▶ Tarefa proposta 1
Transcreva do trecho sobre o cisma sino-soviético a passagem que vai de "Em determinado ponto, a" até "um boom econômico.".
▶ Tarefa proposta 2
Dê continuidade ao trecho sobre o cisma sino-soviético, começando logo após a última frase apresentada.

▶ Trecho selecionado

----

Muito além de reforçar a impressão de queda do bloco, este cisma, em particular, serviu para o bloco engrenar num estrondoso crescimento econômico, no qual encontra-se até hoje. Basicamente, China e União Soviética marcaram alguns desentendimentos; internacionalmente, ambos constantemente tomaram posições contrárias nos acontecimentos bélicos, políticos e econômicos  —  como nas guerras do Afeganistão e do Vietnã, por exemplo. Isso levou os Estados Unidos a atinarem para tal desavença, e sugeriu aos americanos um estreitamento de relações com os chineses. Então, coalisões, principalmente militares, entre americanos e chineses começaram a surgir.

Em determinado ponto, a traiçoeira confiança americana nos chineses era tanta que, aliada à iniciativa economicamente liberalizante da China, levou o então presidente Ronald Reagan (✩1911/✟2004) a fechar um acordo econômico com o país oriental. E então a China, um país maciçamente rural, é industrializado pelos Estados Unidos e passa por um boom econômico.

----

▶ Listagem
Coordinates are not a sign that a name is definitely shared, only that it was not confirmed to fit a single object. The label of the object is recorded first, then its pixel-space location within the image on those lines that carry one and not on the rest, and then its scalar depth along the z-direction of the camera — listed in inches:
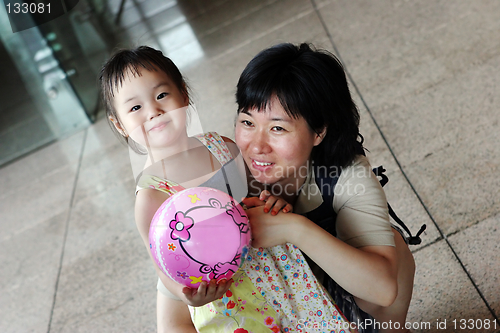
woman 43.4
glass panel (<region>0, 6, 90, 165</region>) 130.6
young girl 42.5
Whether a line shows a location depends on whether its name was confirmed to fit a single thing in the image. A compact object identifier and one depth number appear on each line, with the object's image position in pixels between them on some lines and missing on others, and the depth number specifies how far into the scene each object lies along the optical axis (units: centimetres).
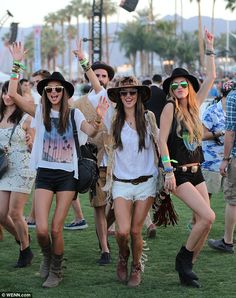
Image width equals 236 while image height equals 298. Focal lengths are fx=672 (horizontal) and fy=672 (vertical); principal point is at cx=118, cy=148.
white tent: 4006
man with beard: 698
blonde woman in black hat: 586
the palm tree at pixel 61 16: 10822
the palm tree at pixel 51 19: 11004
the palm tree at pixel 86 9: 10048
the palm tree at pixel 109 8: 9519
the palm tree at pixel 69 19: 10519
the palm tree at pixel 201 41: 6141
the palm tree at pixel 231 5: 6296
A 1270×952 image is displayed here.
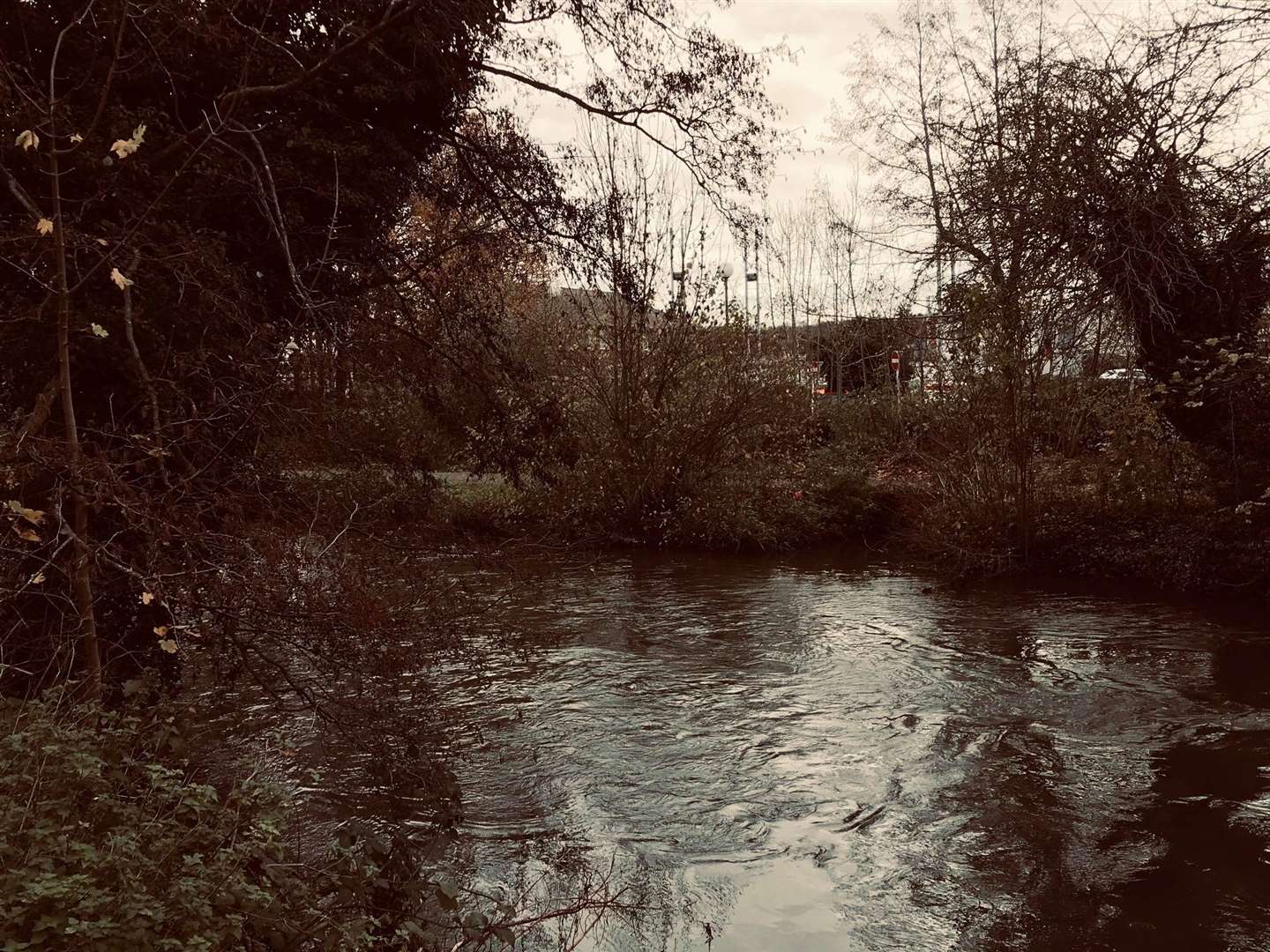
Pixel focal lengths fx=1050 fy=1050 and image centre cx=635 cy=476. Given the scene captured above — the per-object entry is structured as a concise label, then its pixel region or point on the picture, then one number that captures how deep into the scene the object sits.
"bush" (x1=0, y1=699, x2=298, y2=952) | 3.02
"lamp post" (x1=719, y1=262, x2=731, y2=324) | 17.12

----

▶ Resposta 1
Em determinado ponto, a traiçoeira confiança americana nos chineses era tanta que, aliada à iniciativa economicamente liberalizante da China, levou o então presidente Ronald Reagan (✩1911/✟2004) a fechar um acordo econômico com o país oriental. E então a China, um país maciçamente rural, é industrializado pelos Estados Unidos e passa por um boom econômico.

▶ Resposta 2
Tendo agora uma quantidade financeira monstruosa e crescente, bastou aos chineses dividirem com os colegas de bloco e incentivarem suas forças armadas. Hoje se sabe o tamanho da potência militar que da China.

O caso da China, entretanto, é fácil de ser desmascarado, posto que, a despeito de uma punjante economia de livre comércio, o país ainda se encontra debaixo de uma ditadura comunista oficial.

Khrushchev e sua glasnost

O uso de personalidades artísticas e órgãos de comunicação na manipulação das massas


O caso de Nikita Khrushchev muito se assemelha aos de Nicolae Ceauşescu (✩1918/✟1989) e Iogoslávia. Para passar sua imagem de líder moderado, jogou ao vento os crimes cometidos por Stalin e prometeu a desestalinização da Rússia. 

Além de ter abandonado coisas como o termo "ditadura do proletariado" e adotado o termo "estado de todo povo", deu uma certa liberdade de expressão aos artistas e à imprensa, enquanto que sua resolução do problema da sucessão dava dele a falsa impressão de alguém que repudiava o culto à personalidade. Contudo, o empreendimento se desmascara quando o stalinismo continuava em vigor àqueles que visassem forjar verdadeiros combates ao regime.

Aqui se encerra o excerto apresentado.